**Work instructions**
When the line with "0 (kein Pachtanteil), 75 bis 100: 18.94 -> 50" appears below, start repeating lines exactly, and keep going through the line with "Betriebsgröße SO (1000€), 0: 230 -> 190"; add nothing outside that span.

*** Data extracts

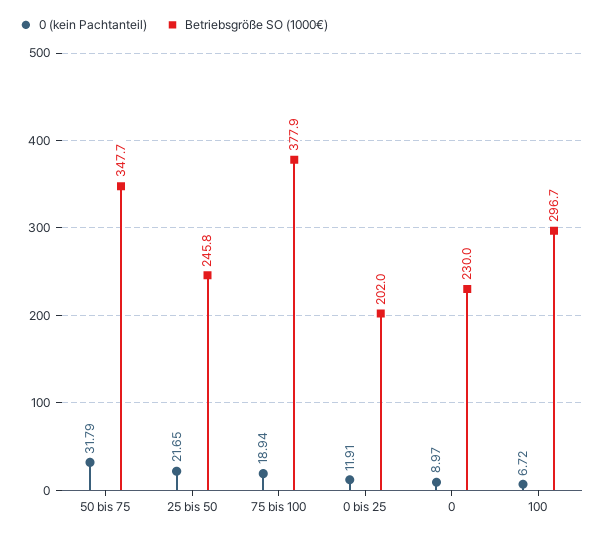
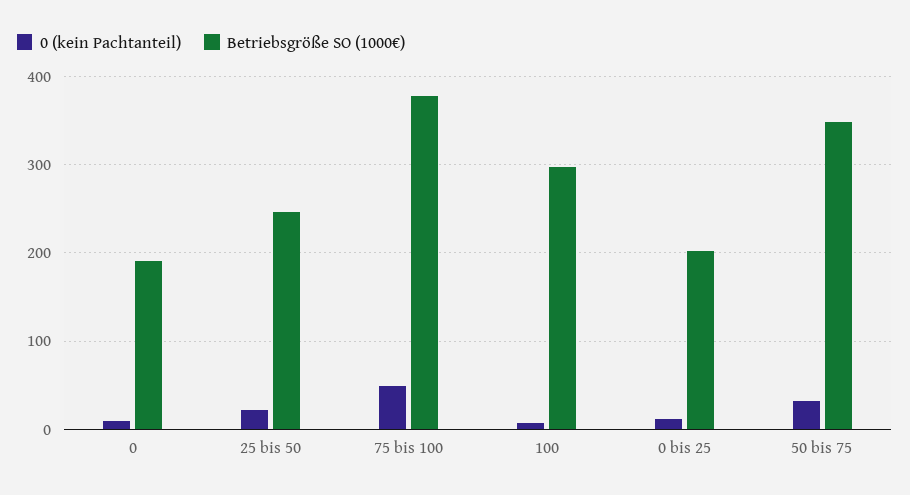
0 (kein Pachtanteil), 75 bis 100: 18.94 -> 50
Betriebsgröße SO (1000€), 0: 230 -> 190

******
*** Data extracts

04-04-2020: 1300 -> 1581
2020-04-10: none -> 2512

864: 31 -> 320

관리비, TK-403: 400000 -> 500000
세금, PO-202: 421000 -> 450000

******
*** Data extracts

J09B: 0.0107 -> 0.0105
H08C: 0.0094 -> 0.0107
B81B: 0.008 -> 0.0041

******

**Response to the exercise**
0 (kein Pachtanteil), 75 bis 100: 18.94 -> 50
Betriebsgröße SO (1000€), 0: 230 -> 190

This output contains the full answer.